Saved entries:
· · · · · · ·

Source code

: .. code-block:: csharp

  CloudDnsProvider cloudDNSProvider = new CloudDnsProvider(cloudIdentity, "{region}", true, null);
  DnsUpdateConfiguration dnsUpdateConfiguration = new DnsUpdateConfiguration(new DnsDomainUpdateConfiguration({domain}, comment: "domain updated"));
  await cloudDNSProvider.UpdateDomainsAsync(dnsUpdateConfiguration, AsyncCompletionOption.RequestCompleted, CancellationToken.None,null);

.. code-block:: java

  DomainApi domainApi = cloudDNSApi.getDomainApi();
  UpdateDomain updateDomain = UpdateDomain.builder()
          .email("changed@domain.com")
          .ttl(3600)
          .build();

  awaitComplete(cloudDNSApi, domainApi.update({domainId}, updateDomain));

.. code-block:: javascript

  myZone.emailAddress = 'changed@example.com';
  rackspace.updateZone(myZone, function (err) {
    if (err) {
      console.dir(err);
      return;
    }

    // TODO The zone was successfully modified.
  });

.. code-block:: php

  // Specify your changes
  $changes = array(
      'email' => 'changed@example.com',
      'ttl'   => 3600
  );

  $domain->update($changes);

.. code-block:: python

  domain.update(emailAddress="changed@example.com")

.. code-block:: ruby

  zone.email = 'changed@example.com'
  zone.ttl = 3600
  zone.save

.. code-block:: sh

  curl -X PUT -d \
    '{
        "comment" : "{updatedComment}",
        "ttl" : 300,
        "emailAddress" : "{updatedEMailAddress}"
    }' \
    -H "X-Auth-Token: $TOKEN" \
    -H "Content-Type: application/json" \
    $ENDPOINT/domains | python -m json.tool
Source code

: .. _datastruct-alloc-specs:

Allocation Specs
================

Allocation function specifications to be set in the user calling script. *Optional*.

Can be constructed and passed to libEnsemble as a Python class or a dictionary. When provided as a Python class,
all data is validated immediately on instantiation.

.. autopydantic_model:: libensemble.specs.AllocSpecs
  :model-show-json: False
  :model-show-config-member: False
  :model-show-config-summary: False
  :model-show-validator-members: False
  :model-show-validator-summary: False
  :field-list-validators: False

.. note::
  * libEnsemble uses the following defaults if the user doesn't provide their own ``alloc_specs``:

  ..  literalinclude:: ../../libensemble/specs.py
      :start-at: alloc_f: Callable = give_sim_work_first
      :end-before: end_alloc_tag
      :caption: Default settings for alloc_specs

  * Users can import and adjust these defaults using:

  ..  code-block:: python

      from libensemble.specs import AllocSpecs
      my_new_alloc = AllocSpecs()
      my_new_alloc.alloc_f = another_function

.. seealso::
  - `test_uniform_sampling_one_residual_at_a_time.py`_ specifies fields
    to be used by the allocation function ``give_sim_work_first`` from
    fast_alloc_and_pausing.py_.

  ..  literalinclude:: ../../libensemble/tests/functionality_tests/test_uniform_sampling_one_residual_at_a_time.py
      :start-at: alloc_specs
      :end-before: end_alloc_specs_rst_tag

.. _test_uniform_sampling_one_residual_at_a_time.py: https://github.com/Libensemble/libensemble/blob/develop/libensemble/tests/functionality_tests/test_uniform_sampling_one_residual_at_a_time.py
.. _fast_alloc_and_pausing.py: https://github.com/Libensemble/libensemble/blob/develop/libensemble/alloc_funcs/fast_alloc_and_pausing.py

· · · · · · ·

## WORK TO BE COMPLETED
Reproduce all the entries above. Match them exactly.

## EXPECTED ANSWER
Source code

: .. code-block:: csharp

  CloudDnsProvider cloudDNSProvider = new CloudDnsProvider(cloudIdentity, "{region}", true, null);
  DnsUpdateConfiguration dnsUpdateConfiguration = new DnsUpdateConfiguration(new DnsDomainUpdateConfiguration({domain}, comment: "domain updated"));
  await cloudDNSProvider.UpdateDomainsAsync(dnsUpdateConfiguration, AsyncCompletionOption.RequestCompleted, CancellationToken.None,null);

.. code-block:: java

  DomainApi domainApi = cloudDNSApi.getDomainApi();
  UpdateDomain updateDomain = UpdateDomain.builder()
          .email("changed@domain.com")
          .ttl(3600)
          .build();

  awaitComplete(cloudDNSApi, domainApi.update({domainId}, updateDomain));

.. code-block:: javascript

  myZone.emailAddress = 'changed@example.com';
  rackspace.updateZone(myZone, function (err) {
    if (err) {
      console.dir(err);
      return;
    }

    // TODO The zone was successfully modified.
  });

.. code-block:: php

  // Specify your changes
  $changes = array(
      'email' => 'changed@example.com',
      'ttl'   => 3600
  );

  $domain->update($changes);

.. code-block:: python

  domain.update(emailAddress="changed@example.com")

.. code-block:: ruby

  zone.email = 'changed@example.com'
  zone.ttl = 3600
  zone.save

.. code-block:: sh

  curl -X PUT -d \
    '{
        "comment" : "{updatedComment}",
        "ttl" : 300,
        "emailAddress" : "{updatedEMailAddress}"
    }' \
    -H "X-Auth-Token: $TOKEN" \
    -H "Content-Type: application/json" \
    $ENDPOINT/domains | python -m json.tool
Source code

: .. _datastruct-alloc-specs:

Allocation Specs
================

Allocation function specifications to be set in the user calling script. *Optional*.

Can be constructed and passed to libEnsemble as a Python class or a dictionary. When provided as a Python class,
all data is validated immediately on instantiation.

.. autopydantic_model:: libensemble.specs.AllocSpecs
  :model-show-json: False
  :model-show-config-member: False
  :model-show-config-summary: False
  :model-show-validator-members: False
  :model-show-validator-summary: False
  :field-list-validators: False

.. note::
  * libEnsemble uses the following defaults if the user doesn't provide their own ``alloc_specs``:

  ..  literalinclude:: ../../libensemble/specs.py
      :start-at: alloc_f: Callable = give_sim_work_first
      :end-before: end_alloc_tag
      :caption: Default settings for alloc_specs

  * Users can import and adjust these defaults using:

  ..  code-block:: python

      from libensemble.specs import AllocSpecs
      my_new_alloc = AllocSpecs()
      my_new_alloc.alloc_f = another_function

.. seealso::
  - `test_uniform_sampling_one_residual_at_a_time.py`_ specifies fields
    to be used by the allocation function ``give_sim_work_first`` from
    fast_alloc_and_pausing.py_.

  ..  literalinclude:: ../../libensemble/tests/functionality_tests/test_uniform_sampling_one_residual_at_a_time.py
      :start-at: alloc_specs
      :end-before: end_alloc_specs_rst_tag

.. _test_uniform_sampling_one_residual_at_a_time.py: https://github.com/Libensemble/libensemble/blob/develop/libensemble/tests/functionality_tests/test_uniform_sampling_one_residual_at_a_time.py
.. _fast_alloc_and_pausing.py: https://github.com/Libensemble/libensemble/blob/develop/libensemble/alloc_funcs/fast_alloc_and_pausing.py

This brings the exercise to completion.